The Army Anti-Aircraft Badge or Army Flak Badge (Heeres-Flak-Abzeichen) was a German military decoration awarded to German Army personnel for service in an anti-aircraft battery during World War II. Designed by Wilhelm Ernst Peekhaus, it was of single piece construction. The pin back and clasp badge was grey metal in color. The badge was made in one grade; it had the national eagle at the top and an oak leaf wreath around the outside rim. In the middle was an 88 mm flak gun with the barrel facing upwards to the "viewer's" right.

== Criteria ==
Criteria for the award came from a recommendation by commanders of the rank of General der Artillerie or above. It was awarded after the accumulation of 16 points or could also be awarded outside of the points system for an act of merit or bravery in the performance of anti-aircraft duties. If the candidates' battery brought down an enemy aircraft then the crew members were awarded four points.

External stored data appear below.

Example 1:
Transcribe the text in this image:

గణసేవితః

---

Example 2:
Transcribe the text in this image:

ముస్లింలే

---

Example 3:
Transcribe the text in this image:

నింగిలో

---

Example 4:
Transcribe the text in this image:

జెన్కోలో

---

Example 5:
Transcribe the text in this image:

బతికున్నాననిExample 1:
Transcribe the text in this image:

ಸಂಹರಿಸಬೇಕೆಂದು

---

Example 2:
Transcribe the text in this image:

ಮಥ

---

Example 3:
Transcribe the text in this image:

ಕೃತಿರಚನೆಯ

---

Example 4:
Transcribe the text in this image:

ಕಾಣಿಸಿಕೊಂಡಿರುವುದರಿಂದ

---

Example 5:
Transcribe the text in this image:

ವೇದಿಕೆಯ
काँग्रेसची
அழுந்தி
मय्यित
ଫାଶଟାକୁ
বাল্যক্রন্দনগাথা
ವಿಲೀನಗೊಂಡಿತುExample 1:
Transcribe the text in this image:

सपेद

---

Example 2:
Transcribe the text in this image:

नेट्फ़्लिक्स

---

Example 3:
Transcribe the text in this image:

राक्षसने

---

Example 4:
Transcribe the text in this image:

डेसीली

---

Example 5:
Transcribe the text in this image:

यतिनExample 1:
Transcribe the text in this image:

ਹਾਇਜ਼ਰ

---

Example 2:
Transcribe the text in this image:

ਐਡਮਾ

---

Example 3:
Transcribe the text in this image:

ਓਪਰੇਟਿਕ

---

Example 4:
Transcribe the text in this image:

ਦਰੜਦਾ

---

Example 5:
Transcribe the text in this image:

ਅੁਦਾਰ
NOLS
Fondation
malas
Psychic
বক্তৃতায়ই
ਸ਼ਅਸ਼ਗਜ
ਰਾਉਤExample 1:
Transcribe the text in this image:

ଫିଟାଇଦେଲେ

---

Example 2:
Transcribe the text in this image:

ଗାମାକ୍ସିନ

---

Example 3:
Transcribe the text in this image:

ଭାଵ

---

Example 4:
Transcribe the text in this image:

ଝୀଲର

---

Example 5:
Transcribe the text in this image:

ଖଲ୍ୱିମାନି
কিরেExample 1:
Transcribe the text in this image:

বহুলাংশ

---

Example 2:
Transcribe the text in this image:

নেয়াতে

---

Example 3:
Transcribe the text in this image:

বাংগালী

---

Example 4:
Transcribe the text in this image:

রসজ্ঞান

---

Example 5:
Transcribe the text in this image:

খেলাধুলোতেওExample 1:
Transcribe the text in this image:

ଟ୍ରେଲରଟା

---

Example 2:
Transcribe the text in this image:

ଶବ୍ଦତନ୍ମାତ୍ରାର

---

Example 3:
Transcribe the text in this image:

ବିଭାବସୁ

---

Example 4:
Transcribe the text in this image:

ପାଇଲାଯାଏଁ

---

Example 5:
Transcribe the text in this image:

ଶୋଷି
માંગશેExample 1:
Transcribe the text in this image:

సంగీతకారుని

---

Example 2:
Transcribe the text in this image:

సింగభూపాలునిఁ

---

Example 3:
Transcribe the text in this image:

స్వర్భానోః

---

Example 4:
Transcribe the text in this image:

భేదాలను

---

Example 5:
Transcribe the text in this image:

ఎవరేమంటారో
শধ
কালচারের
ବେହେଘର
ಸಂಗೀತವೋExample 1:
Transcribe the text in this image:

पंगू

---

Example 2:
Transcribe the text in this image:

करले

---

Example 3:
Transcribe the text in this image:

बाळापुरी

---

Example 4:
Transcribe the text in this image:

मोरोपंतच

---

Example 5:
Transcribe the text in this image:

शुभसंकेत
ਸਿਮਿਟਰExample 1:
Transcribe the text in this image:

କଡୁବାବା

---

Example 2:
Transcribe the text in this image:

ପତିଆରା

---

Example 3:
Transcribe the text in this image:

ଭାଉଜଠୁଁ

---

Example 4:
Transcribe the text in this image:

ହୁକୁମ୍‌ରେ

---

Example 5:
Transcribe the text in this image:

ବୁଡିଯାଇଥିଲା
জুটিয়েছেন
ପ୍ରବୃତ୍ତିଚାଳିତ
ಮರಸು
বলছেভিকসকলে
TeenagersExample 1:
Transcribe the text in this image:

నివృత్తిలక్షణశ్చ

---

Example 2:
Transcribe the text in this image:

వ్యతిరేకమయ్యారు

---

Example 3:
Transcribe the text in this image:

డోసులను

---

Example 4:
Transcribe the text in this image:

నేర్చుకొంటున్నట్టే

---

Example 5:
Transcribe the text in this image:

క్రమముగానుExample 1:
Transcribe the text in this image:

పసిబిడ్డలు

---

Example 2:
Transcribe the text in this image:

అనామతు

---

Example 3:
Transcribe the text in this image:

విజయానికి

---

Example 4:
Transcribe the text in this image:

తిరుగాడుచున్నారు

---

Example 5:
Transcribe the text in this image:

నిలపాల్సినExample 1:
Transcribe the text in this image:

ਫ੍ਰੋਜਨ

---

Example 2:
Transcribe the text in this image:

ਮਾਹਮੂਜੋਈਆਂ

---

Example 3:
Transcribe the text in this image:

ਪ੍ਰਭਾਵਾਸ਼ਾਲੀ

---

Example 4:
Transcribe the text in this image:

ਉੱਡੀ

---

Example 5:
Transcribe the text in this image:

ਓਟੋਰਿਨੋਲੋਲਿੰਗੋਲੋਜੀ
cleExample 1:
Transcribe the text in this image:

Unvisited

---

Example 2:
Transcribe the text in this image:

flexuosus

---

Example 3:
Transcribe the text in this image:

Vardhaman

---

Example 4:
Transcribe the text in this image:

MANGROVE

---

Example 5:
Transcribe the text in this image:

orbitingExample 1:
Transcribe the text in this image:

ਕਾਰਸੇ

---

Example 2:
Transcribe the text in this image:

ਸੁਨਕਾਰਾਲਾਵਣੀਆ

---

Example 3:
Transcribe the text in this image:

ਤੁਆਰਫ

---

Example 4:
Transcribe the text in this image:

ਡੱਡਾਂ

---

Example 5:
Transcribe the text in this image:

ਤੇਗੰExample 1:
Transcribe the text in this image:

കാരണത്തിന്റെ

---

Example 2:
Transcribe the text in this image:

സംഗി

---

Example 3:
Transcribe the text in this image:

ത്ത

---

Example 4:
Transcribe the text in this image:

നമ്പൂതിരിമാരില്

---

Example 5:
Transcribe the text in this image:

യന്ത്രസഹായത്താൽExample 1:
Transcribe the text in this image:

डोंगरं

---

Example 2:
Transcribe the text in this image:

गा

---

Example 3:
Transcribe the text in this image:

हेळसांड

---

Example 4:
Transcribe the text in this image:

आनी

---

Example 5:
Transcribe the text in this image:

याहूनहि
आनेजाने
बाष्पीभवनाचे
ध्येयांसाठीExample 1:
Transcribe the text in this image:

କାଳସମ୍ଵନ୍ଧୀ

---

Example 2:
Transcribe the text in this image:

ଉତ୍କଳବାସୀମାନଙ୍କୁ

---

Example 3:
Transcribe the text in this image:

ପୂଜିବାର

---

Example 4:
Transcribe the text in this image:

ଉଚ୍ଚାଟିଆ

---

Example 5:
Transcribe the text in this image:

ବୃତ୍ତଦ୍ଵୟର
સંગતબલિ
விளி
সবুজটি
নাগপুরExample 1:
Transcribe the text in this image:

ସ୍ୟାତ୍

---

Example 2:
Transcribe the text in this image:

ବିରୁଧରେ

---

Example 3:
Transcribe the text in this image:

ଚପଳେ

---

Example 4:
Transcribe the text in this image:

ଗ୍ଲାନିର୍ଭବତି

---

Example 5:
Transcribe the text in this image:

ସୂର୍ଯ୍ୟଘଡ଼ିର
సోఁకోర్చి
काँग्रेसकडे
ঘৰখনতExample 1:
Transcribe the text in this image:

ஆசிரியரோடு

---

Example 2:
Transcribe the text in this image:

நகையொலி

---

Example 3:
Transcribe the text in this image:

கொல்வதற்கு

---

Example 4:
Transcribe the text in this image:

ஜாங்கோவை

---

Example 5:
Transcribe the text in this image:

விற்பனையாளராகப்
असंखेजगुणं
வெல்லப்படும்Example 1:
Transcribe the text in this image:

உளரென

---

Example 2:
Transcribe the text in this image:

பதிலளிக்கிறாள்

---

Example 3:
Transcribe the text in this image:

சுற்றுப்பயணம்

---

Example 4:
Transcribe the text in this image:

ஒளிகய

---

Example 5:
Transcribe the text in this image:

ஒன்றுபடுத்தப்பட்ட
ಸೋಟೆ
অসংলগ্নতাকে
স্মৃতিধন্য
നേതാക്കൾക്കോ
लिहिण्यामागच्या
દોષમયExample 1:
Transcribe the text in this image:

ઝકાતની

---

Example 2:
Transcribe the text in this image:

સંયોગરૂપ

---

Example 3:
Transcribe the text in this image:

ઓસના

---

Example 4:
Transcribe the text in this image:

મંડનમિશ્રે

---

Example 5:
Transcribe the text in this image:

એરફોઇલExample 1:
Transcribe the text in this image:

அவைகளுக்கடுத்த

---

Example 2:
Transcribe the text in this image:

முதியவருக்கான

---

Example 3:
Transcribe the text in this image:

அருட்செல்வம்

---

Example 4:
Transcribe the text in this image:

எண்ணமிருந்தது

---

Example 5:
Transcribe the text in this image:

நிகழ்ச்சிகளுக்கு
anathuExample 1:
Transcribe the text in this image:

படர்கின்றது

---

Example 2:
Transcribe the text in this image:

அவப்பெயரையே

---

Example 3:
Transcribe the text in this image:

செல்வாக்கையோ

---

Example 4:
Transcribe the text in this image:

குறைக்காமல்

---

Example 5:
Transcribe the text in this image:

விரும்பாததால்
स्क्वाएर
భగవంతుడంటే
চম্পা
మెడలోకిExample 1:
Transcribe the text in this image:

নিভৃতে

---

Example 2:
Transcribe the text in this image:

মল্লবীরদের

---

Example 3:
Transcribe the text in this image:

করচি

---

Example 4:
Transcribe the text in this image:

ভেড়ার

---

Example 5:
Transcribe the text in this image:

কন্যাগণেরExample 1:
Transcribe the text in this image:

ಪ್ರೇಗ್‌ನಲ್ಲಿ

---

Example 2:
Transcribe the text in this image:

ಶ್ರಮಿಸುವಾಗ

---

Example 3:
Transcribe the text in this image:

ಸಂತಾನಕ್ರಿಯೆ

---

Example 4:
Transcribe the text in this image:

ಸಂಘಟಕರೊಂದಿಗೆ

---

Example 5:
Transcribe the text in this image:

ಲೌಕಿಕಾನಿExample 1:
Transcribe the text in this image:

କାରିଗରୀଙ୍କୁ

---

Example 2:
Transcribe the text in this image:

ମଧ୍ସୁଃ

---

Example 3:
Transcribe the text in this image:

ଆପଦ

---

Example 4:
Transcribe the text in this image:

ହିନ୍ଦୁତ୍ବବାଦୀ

If two batteries were involved then each battery received two points. Both officers and crews were eligible for the badge. The commanding officer for an anti-aircraft unit was eligible for the badge once half of his men also qualified for the badge. Unlike the similar German Air Force Anti-Aircraft Flak Battle Badge (Flak-Kampfabzeichen der Luftwaffe), points were only awarded for the downing of aircraft and not ground targets. The award was also available to searchlight crews and sound-locator crews. German Army searchlight crews and sound-locator crews which assisted in the action by detection of aircraft could be awarded one point each.